- Film poster
- Directed by: Ali Atshani
- Written by: Sam Khoze Tarek Zohdy Mehdi Alimirzaee
- Story by: Ali Atshani
- Produced by: Ali Atshani Edwin Avaness Sam Khoze Jack Sheehan
- Starring: Taylor Cole Reza Sixo Safai Jay Abdo Tom Berenger Val Kilmer Denise Richards
- Cinematography: Naeem Seirafi
- Edited by: Sam Khoze Phil Norden
- Music by: Ramin Kousha
- Distributed by: Uncork'd Entertainment
- Release date: December 3, 2019;
- Running time: 79 minutes
- Countries: United States Iran
- Language: English

= 1st Born =

1st Born is a 2019 comedy film directed by Ali Atshani and starring Taylor Cole, Reza Sixo Safai, Jay Abdo, Tom Berenger, Val Kilmer, and Denise Richards.
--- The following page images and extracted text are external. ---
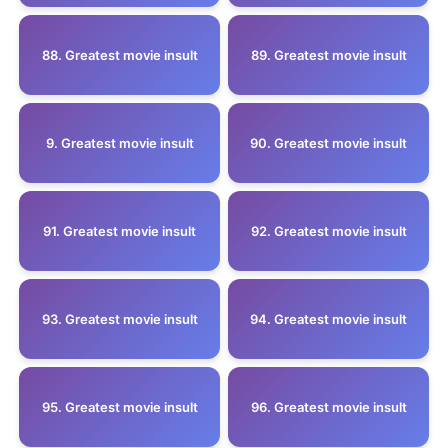
88. Greatest movie insult
89. Greatest movie insult
9. Greatest movie insult
90. Greatest movie insult
91. Greatest movie insult
92. Greatest movie insult
93. Greatest movie insult
94. Greatest movie insult
95. Greatest movie insult
96. Greatest movie insult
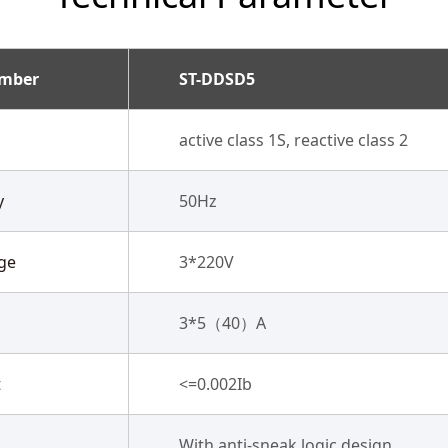
umber
ST-DDSD5
active class 1S, reactive class 2
y
50Hz
ge
3*220V
3*5（40）A
t
<=0.002Ib
With anti-sneak logic design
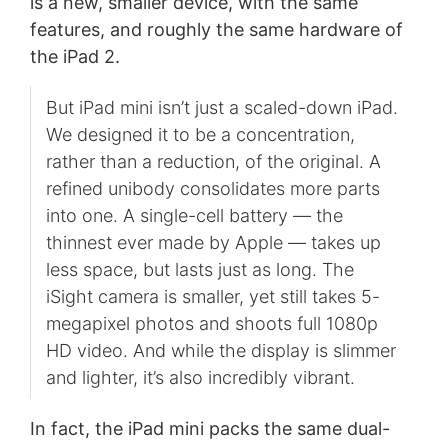
is a new, smaller device, with the same
features, and roughly the same hardware of
the iPad 2.
But iPad mini isn’t just a scaled-down iPad.
We designed it to be a concentration,
rather than a reduction, of the original. A
refined unibody consolidates more parts
into one. A single-cell battery — the
thinnest ever made by Apple — takes up
less space, but lasts just as long. The
iSight camera is smaller, yet still takes 5-
megapixel photos and shoots full 1080p
HD video. And while the display is slimmer
and lighter, it’s also incredibly vibrant.
In fact, the iPad mini packs the same dual-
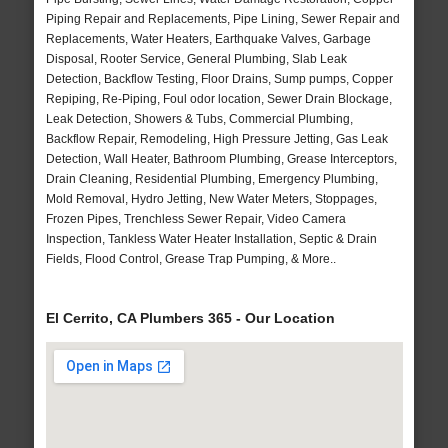
Piping Repair and Replacements, Pipe Lining, Sewer Repair and
Replacements, Water Heaters, Earthquake Valves, Garbage
Disposal, Rooter Service, General Plumbing, Slab Leak
Detection, Backflow Testing, Floor Drains, Sump pumps, Copper
Repiping, Re-Piping, Foul odor location, Sewer Drain Blockage,
Leak Detection, Showers & Tubs, Commercial Plumbing,
Backflow Repair, Remodeling, High Pressure Jetting, Gas Leak
Detection, Wall Heater, Bathroom Plumbing, Grease Interceptors,
Drain Cleaning, Residential Plumbing, Emergency Plumbing,
Mold Removal, Hydro Jetting, New Water Meters, Stoppages,
Frozen Pipes, Trenchless Sewer Repair, Video Camera
Inspection, Tankless Water Heater Installation, Septic & Drain
Fields, Flood Control, Grease Trap Pumping, & More..
El Cerrito, CA Plumbers 365 - Our Location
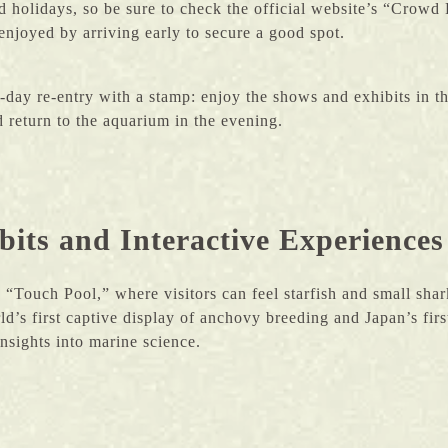
holidays, so be sure to check the official website’s “Crowd P
enjoyed by arriving early to secure a good spot.
day re-entry with a stamp: enjoy the shows and exhibits in t
 return to the aquarium in the evening.
its and Interactive Experiences
 “Touch Pool,” where visitors can feel starfish and small sha
rld’s first captive display of anchovy breeding and Japan’s fi
insights into marine science.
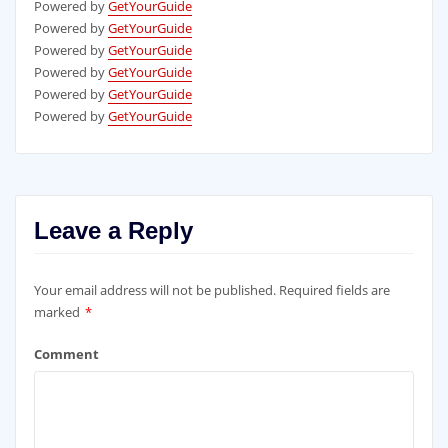
Powered by
GetYourGuide
Powered by
GetYourGuide
Powered by
GetYourGuide
Powered by
GetYourGuide
Powered by
GetYourGuide
Powered by
GetYourGuide
Leave a Reply
Your email address will not be published.
Required fields are
marked
*
Comment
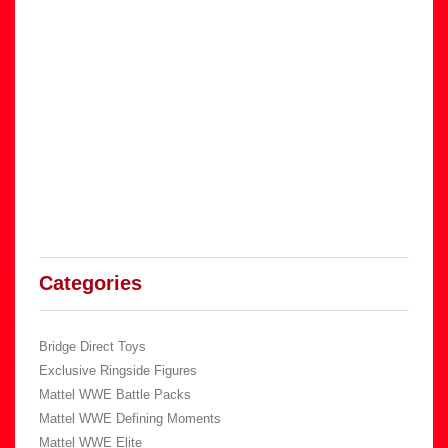
Categories
Bridge Direct Toys
Exclusive Ringside Figures
Mattel WWE Battle Packs
Mattel WWE Defining Moments
Mattel WWE Elite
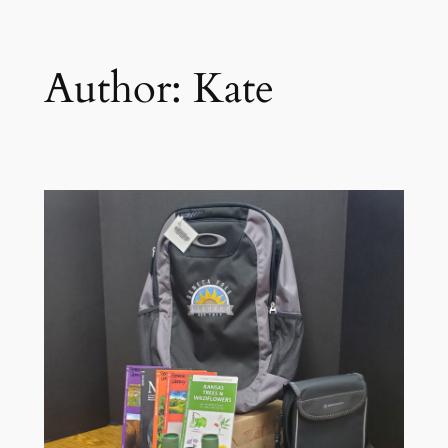
Author:
Kate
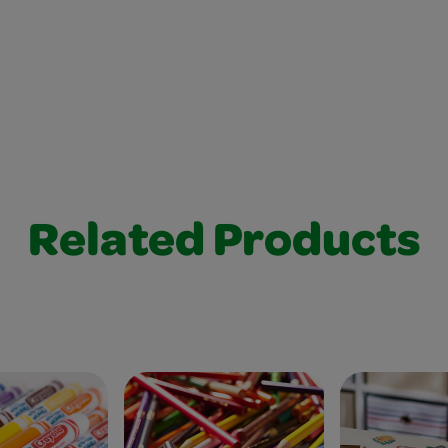
Related Products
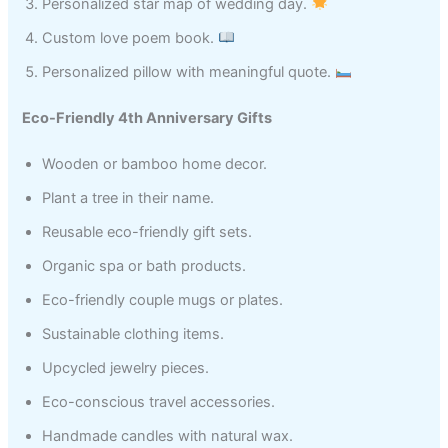
Personalized star map of wedding day.
Custom love poem book.
Personalized pillow with meaningful quote.
Eco-Friendly 4th Anniversary Gifts
Wooden or bamboo home decor.
Plant a tree in their name.
Reusable eco-friendly gift sets.
Organic spa or bath products.
Eco-friendly couple mugs or plates.
Sustainable clothing items.
Upcycled jewelry pieces.
Eco-conscious travel accessories.
Handmade candles with natural wax.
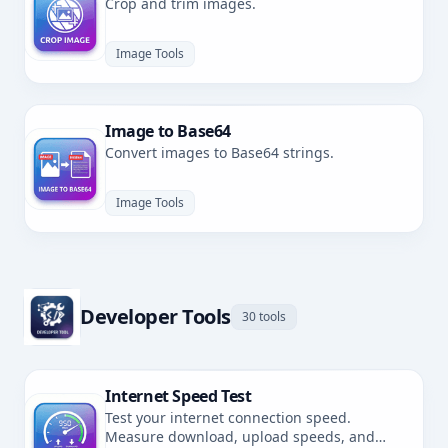
Crop and trim images.
Image Tools
Image to Base64
Convert images to Base64 strings.
Image Tools
Developer Tools
30 tools
Internet Speed Test
Test your internet connection speed.
Measure download, upload speeds, and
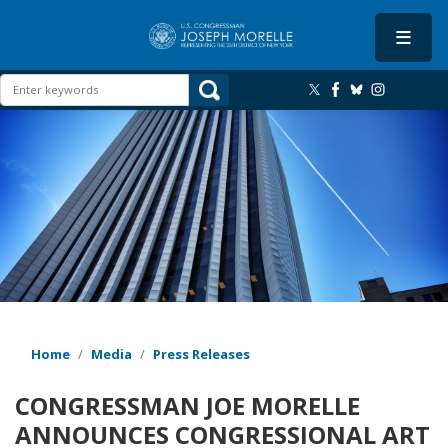
Skip
to
main
content
Image
Home
Media
Press Releases
CONGRESSMAN JOE MORELLE
ANNOUNCES CONGRESSIONAL ART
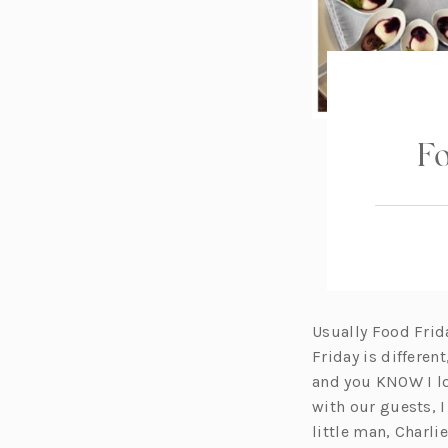
Fo
Usually Food Frid
Friday is differen
and you KNOW I lov
with our guests, I
little man, Charli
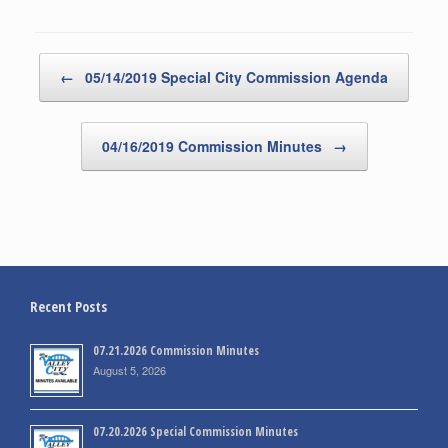
Post navigation
←
05/14/2019 Special City Commission Agenda
04/16/2019 Commission Minutes
→
Recent Posts
07.21.2026 Commission Minutes
August 5, 2026
07.20.2026 Special Commission Minutes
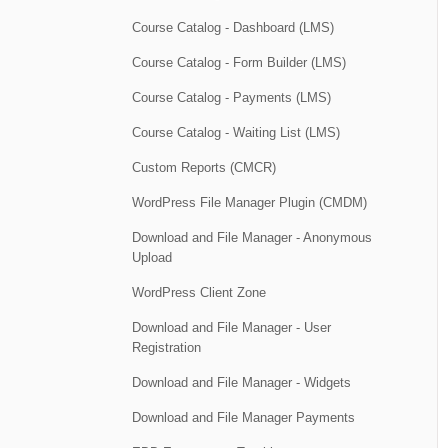
Course Catalog - Dashboard (LMS)
Course Catalog - Form Builder (LMS)
Course Catalog - Payments (LMS)
Course Catalog - Waiting List (LMS)
Custom Reports (CMCR)
WordPress File Manager Plugin (CMDM)
Download and File Manager - Anonymous
Upload
WordPress Client Zone
Download and File Manager - User
Registration
Download and File Manager - Widgets
Download and File Manager Payments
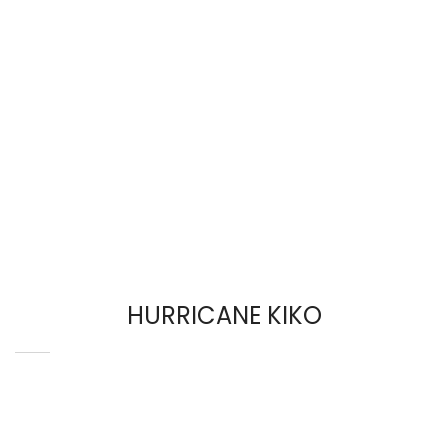
HURRICANE KIKO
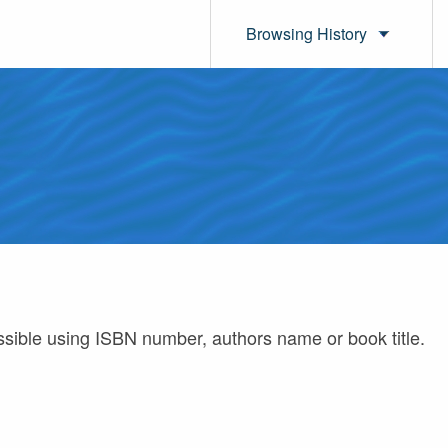
Browsing History
ossible using ISBN number, authors name or book title.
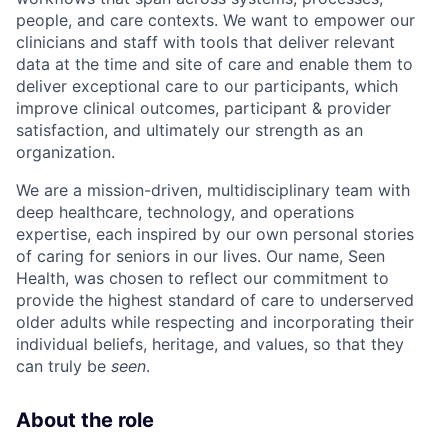
people, and care contexts. We want to empower our
clinicians and staff with tools that deliver relevant
data at the time and site of care and enable them to
deliver exceptional care to our participants, which
improve clinical outcomes, participant & provider
satisfaction, and ultimately our strength as an
organization.
We are a mission-driven, multidisciplinary team with
deep healthcare, technology, and operations
expertise, each inspired by our own personal stories
of caring for seniors in our lives. Our name, Seen
Health, was chosen to reflect our commitment to
provide the highest standard of care to underserved
older adults while respecting and incorporating their
individual beliefs, heritage, and values, so that they
can truly be
seen
.
About the role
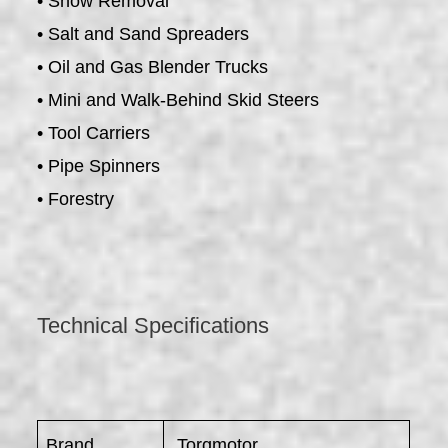
• Snow Removal
• Salt and Sand Spreaders
• Oil and Gas Blender Trucks
• Mini and Walk-Behind Skid Steers
• Tool Carriers
• Pipe Spinners
• Forestry
Technical Specifications
Brand
Torqmotor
It is the first time Iran and the United States have collaborated on a film.

==Cast==
- Taylor Cole as Kate
- Reza Sixo Safai as Ben
- Jay Abdo as Hamid
- Tom Berenger as Tucker Jefferson
- Val Kilmer as Biden
- Robert Knepper as Joe
- Denise Richards as Christine
- Dominique Swain as Ingrid
- William Baldwin as Saul

==Reception==
Renee Schonfeld of Common Sense Media awarded the film one star out of five.